Sure, there were a lot of women on campus, but you had to put in the time and make it a numbers game. Time was valuable to me. I didn’t want to spend two nights chatting up some chick just to pump her and dump her.
Yeah, you get laid, but it was a cheap high. I wanted something more emotional than that but it, too, would take time to cultivate. I guessed what they said was true, that nothing good comes easily.
Avoiding relationship entanglements had worked. My studies, the podcast--- They were going well. I had a system in place. Yeah, I tended to masturbate a lot, but what guy my age doesn’t? You just do it and it’s over. Then you can concentrate again.
And I didn’t have much shame when it came to porn. I mean, I get it, too much porn--- You can go down the rabbit hole and get weird.
I knew some guys that talked about porn more than sports. When you start knowing all the porn star names and can rank their performances--- It’s too much. Some of these guys would recommend porn that I was just--- No way, dude.
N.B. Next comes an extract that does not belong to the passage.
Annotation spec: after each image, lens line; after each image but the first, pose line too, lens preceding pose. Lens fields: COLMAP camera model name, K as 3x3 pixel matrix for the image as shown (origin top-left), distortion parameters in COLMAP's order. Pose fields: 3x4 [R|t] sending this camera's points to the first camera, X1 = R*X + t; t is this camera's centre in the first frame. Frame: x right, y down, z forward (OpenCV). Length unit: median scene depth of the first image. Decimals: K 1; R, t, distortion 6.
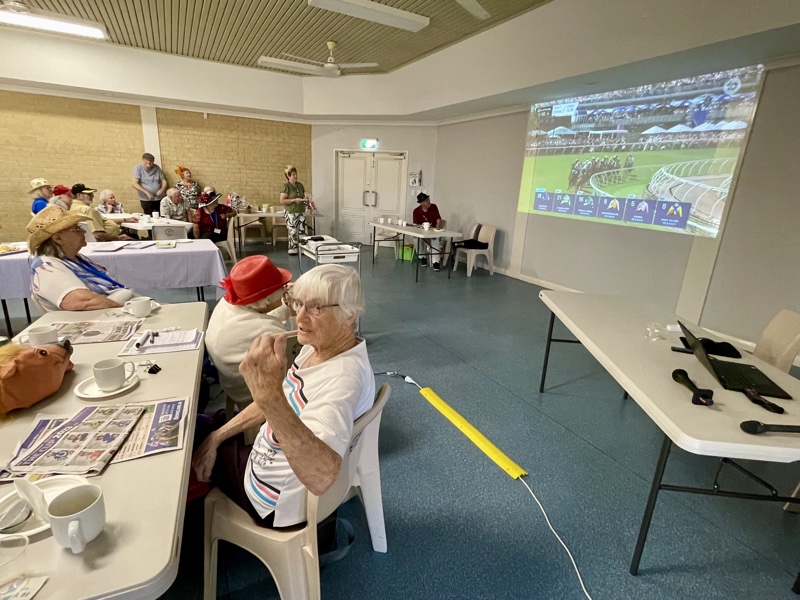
lens RADIAL K [[401.6, 0, 394.9], [0, 401.6, 293.9], [0, 0, 1]] dist [-0.014498, 0.009079]
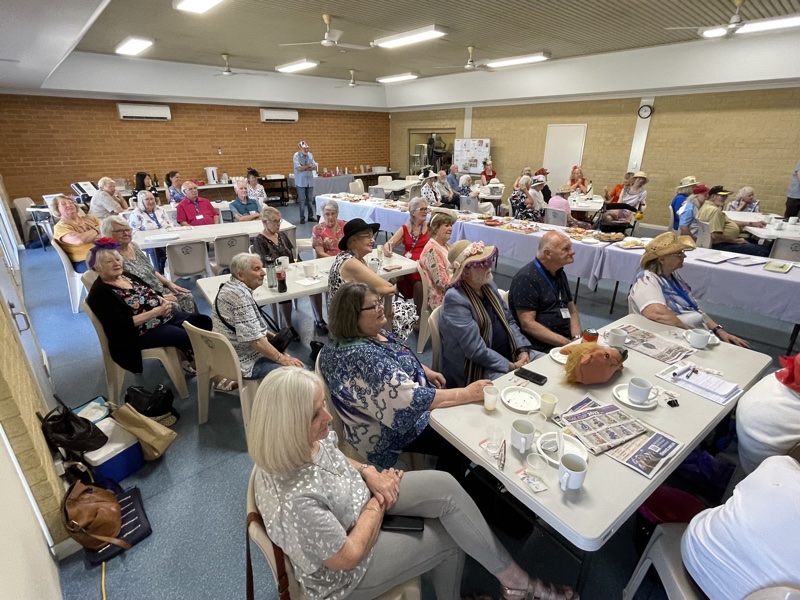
lens RADIAL K [[401.6, 0, 400.6], [0, 401.6, 295.1], [0, 0, 1]] dist [-0.014498, 0.009079]
pose [[0.242171, 0.311881, -0.918740, 0.170605], [-0.245992, 0.935723, 0.252805, -0.186158], [0.938531, 0.164781, 0.303326, -0.154804]]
I’m not watching some chick jerk off a guy with her feet. That’s bizarre.
Porn had that subgenre of step fantasy. It was all just the same thing, only the “actors” pretended they were in a family like mine. Two step siblings have sex. “It’s okay, we’re not related.” The acting was so terrible and the couple so obviously not related--- It didn’t look remotely real. Just another two porn stars banging.
Now, here I was--- thinking about my stepsister this way. Had I crossed some kind of line here?
Maybe I had been watching too much porn. Maybe I just needed more human interaction in my life. Kind of a bad time to realize that with the lockdown going on. It wasn’t like I could go back to campus and start expanding my cadre of friends.
Maybe I needed to get on Zoom and talk to more people. There had been a few girls I had chatted up. They’d be home now, looking for some kind of solace. At the very least, I could set something up for the coming months.
And who knows? Maybe we’d both sneak out and meet somewhere--- Have sex in a car parked in the woods. That might be the move.
But that would be dumb, right now, with the virus going around. Maybe that was why I was going insane.
I still couldn’t believe I was thinking about my stepsister like this. Sure, I knew I couldn’t act on it; that would be wrong.
However, I couldn’t stop thinking about her. What the fuck was wrong with me?Chapter Six - Tracianne“God, I’m so bored already,” I texted Diamond.
“Damn girl. One dip in the pool and you outta shit to do?”
I snapped a pic of my frowny face and sent it to her.
“You lookin’ good poolside. That new stepbrother of yours checking you out?! LOL!” she asked.
I sent her a vomiting emoticon and then I looked back at the house. Phil wasn’t looking at me, was he? I was probably being paranoid. God, that would be just icing on the cake. Big fucking know-it-all--- Lecturing me about the virus like he’s the WHO. Who died and made him King Shit?
I texted Gillian. She was less gregarious. I wanted a mellow conversation.
“Hey, Gil,” I texted.
“Hey.”
“How are you doing?”
She called. Guess she was feeling cooped up.
“Okay, I guess. Parents are already driving me nuts. I have to get out of here!” she said in Facetime.
“Where would you go?”
“Anywhere! I just wanna go to Starbucks and hang out. Or a bar. Yeah, a bar would be sweet right now. Wish we had a pool like your family.”
“You’re not missing much. I’m already bored with it,” I relayed. “One swim and I’m like done. I’ll be all day washing and fixing my hair just for a dip.”
“Why? You can’t go anywhere. Who cares how you look?”
“Well, I do,” I countered. “I don’t want to completely slob out over this.”
“Oh, fuck that. I’m already in sweats. I’m not shaving or anything until this over.”
“Gil!”
“Well, what’s the point? My family lives out in the sticks. You have to get into a car to see anyone,” she lamented.
“At least you can go for walks in the woods, right?”
“Yeah, that’s true. That’ll be nice, I guess. For a while. But shit--- I think I may be a functional alcoholic. I’m going through withdraw!”
“No, you’re not. You’re like a two beer chump, Gil.”
“That’s not true! Remember Margarita Night?”
“That doesn’t count! That bottle of tequila was so tiny and the mix we had--- That was like a ten to one ratio!”
“Still, I had like three of them.”
“Yeah and you still passed out!” I laughed.
“And what about that time with you and Jared,” she reminded me. “Oh, Jared, that’s so interesting! Oh, Jared, you’re so tall and smart! Oh, Jared, take me!”